New figures from the Office for National Statistics (ONS) yesterday morning show that the UK narrowly avoided a second quarter of economic contraction and the official declaration of recession.

GDP grew by 0.3% between July and September; half a percent better than the -0.2% growth of April to June and 1% better year-on-year than the poor third quarter of 2018. The BBC’s economics editor, Faisal Islam, reported that even with positive data, the UK economy is at its slowest growth rate since the end of 2009 and the height of the financial crisis.

Q3 was bolstered by 0.4% growth in the Services sector and a 0.6% gain for Construction, but the ONS warned that both Manufacturing and Production had stagnated during the three-month period, and that the economy did contract by 0.1% in September. Business investment is also on a sharp downward trajectory, with the ONS reporting that Q3 was flat, but the UK had experienced investment contraction in five of the last eight quarters.

Experts have expressed their concerns about the weak figures.
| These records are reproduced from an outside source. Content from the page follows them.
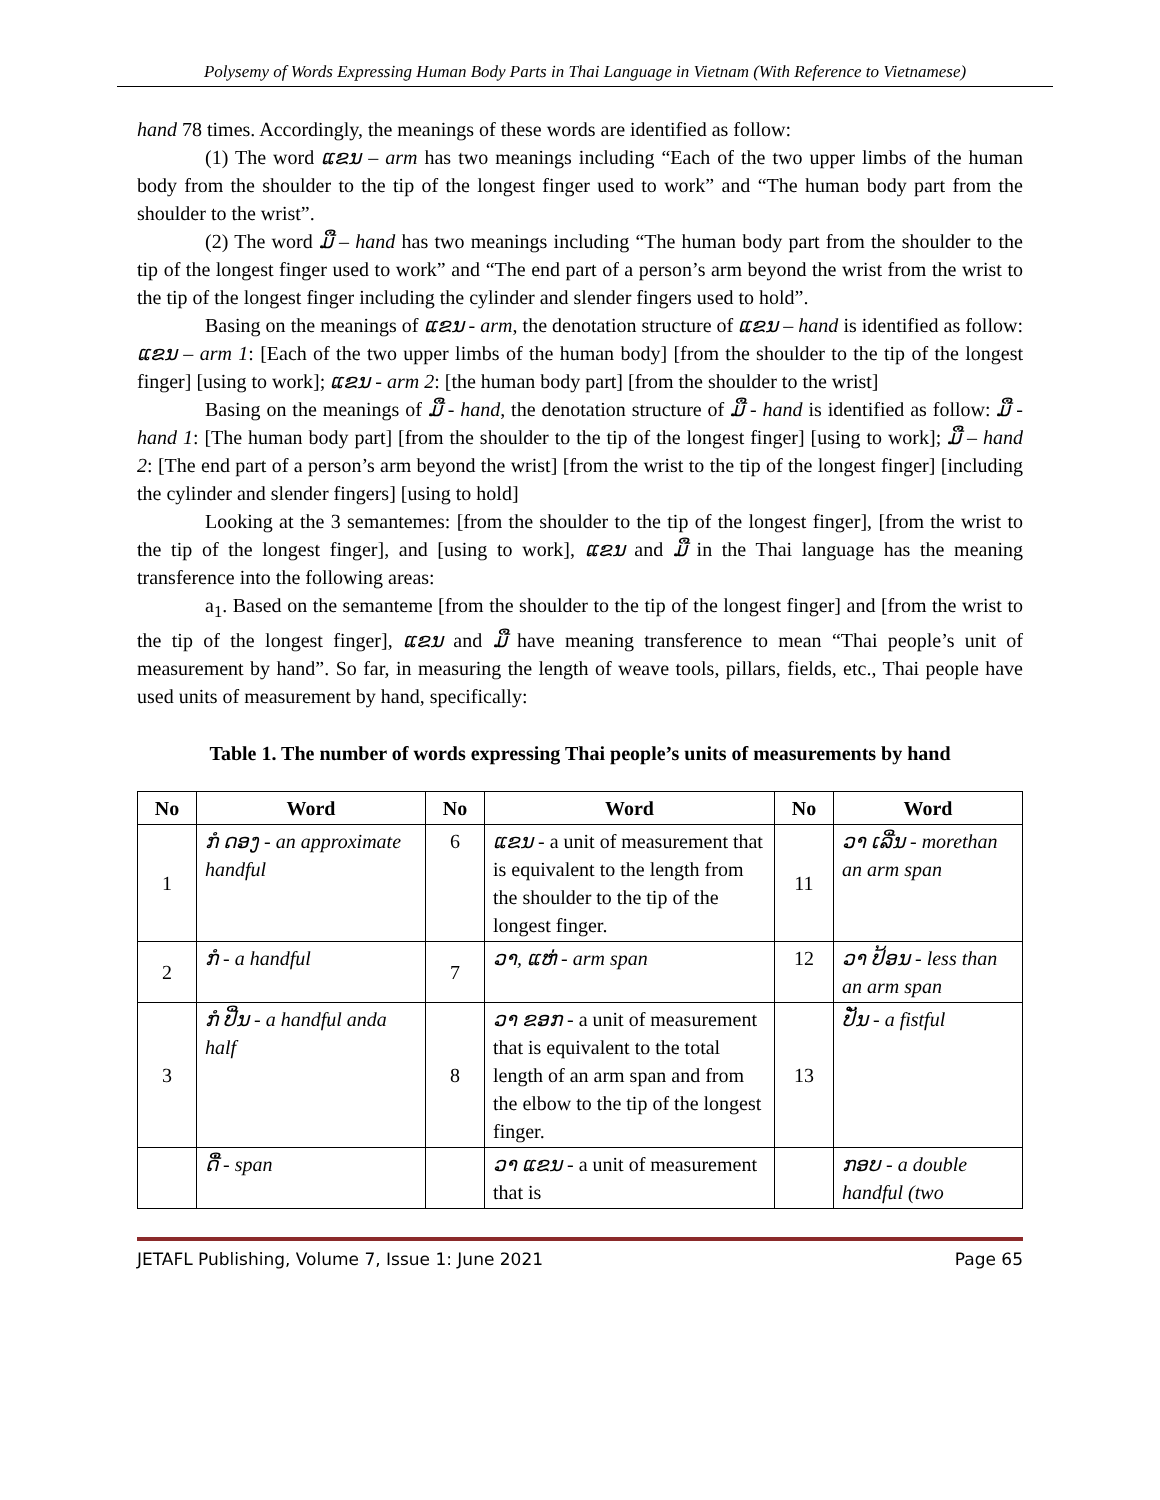Polysemy of Words Expressing Human Body Parts in Thai Language in Vietnam (With Reference to Vietnamese)
hand 78 times. Accordingly, the meanings of these words are identified as follow:
(1) The word ແຂນ – arm has two meanings including “Each of the two upper limbs of the human body from the shoulder to the tip of the longest finger used to work” and “The human body part from the shoulder to the wrist”.
(2) The word ມື – hand has two meanings including “The human body part from the shoulder to the tip of the longest finger used to work” and “The end part of a person’s arm beyond the wrist from the wrist to the tip of the longest finger including the cylinder and slender fingers used to hold”.
Basing on the meanings of ແຂນ - arm, the denotation structure of ແຂນ – hand is identified as follow: ແຂນ – arm 1: [Each of the two upper limbs of the human body] [from the shoulder to the tip of the longest finger] [using to work]; ແຂນ - arm 2: [the human body part] [from the shoulder to the wrist]
Basing on the meanings of ມື - hand, the denotation structure of ມື - hand is identified as follow: ມື - hand 1: [The human body part] [from the shoulder to the tip of the longest finger] [using to work]; ມື – hand 2: [The end part of a person’s arm beyond the wrist] [from the wrist to the tip of the longest finger] [including the cylinder and slender fingers] [using to hold]
Looking at the 3 semantemes: [from the shoulder to the tip of the longest finger], [from the wrist to the tip of the longest finger], and [using to work], ແຂນ and ມື in the Thai language has the meaning transference into the following areas:
a<sub>1</sub>. Based on the semanteme [from the shoulder to the tip of the longest finger] and [from the wrist to the tip of the longest finger], ແຂນ and ມື have meaning transference to mean “Thai people’s unit of measurement by hand”. So far, in measuring the length of weave tools, pillars, fields, etc., Thai people have used units of measurement by hand, specifically:
Table 1. The number of words expressing Thai people’s units of measurements by hand
| No | Word | No | Word | No | Word |
| --- | --- | --- | --- | --- | --- |
| 1 | ກໍ ດອງ - an approximate handful | 6 | ແຂນ - a unit of measurement that is equivalent to the length from the shoulder to the tip of the longest finger. | 11 | ວາ ເລີ່ນ - morethan an arm span |
| 2 | ກໍ - a handful | 7 | ວາ, ແຫ່ - arm span | 12 | ວາ ປ້ອນ - less than an arm span |
| 3 | ກໍ ປີ່ນ - a handful anda half | 8 | ວາ ຂອກ - a unit of measurement that is equivalent to the total length of an arm span and from the elbow to the tip of the longest finger. | 13 | ປັ່ນ - a fistful |
| | ດື່ - span | | ວາ ແຂນ - a unit of measurement that is | | ກອບ - a double handful (two |
JETAFL Publishing, Volume 7, Issue 1: June 2021 Page 65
Suren Thiru, Head of Economics at the British Chambers of Commerce (BCC), said: “While there was welcome confirmation that the UK avoided recession in the third quarter, the stronger headline figure masks an alarming loss of momentum through the quarter from a relatively strong July outturn and therefore does little to suggest any meaningful improvement in UK’s underlying growth trajectory.

There could be worse to come, however, if the Institute of Directors are to be believed. Tej Parikh, Chief Economist at the IoD, said in a press release: “A return to growth is welcome news, but narrowly avoiding a recession is nothing to celebrate.

“The UK economy has been in stop-start mode all year, with growth punctuated by the various Brexit deadlines. Indeed, the pick-up in the third quarter numbers may slightly exaggerate the strength in the economy, with some activity likely to have been brought forward before October 31st. The final quarter of 2019 could be weaker as stockpiles continue to be run down.”

Such is the UK’s economic fragility that Sky News reported on Friday that the credit ratings agency Moody’s had changed its outlook on the economy from stable to negative, due to erosion in institutional strength”. The suggestion now is that the UK will shortly be downgraded, meaning it is less trusted for things such as debt repayments on loans.

Despite the news, the pound gained a cent in value yesterday following the Brexit Party’s announcement of a ‘Leave alliance’, in which it would stand down in current Conservative seats. Sterling’s gains in turn knocked gold down to as low as £1,125 per ounce, on top of wider pressure on demand caused by the “will they, won’t they” trade talks between the United States and China.

Today, the pound has slipped from $1.286 to $1.283 following news that UK employment is down by over 50,000 jobs, vacancies are down by 14,000 positions, and wage growth is down from 3.8% to 3.6%.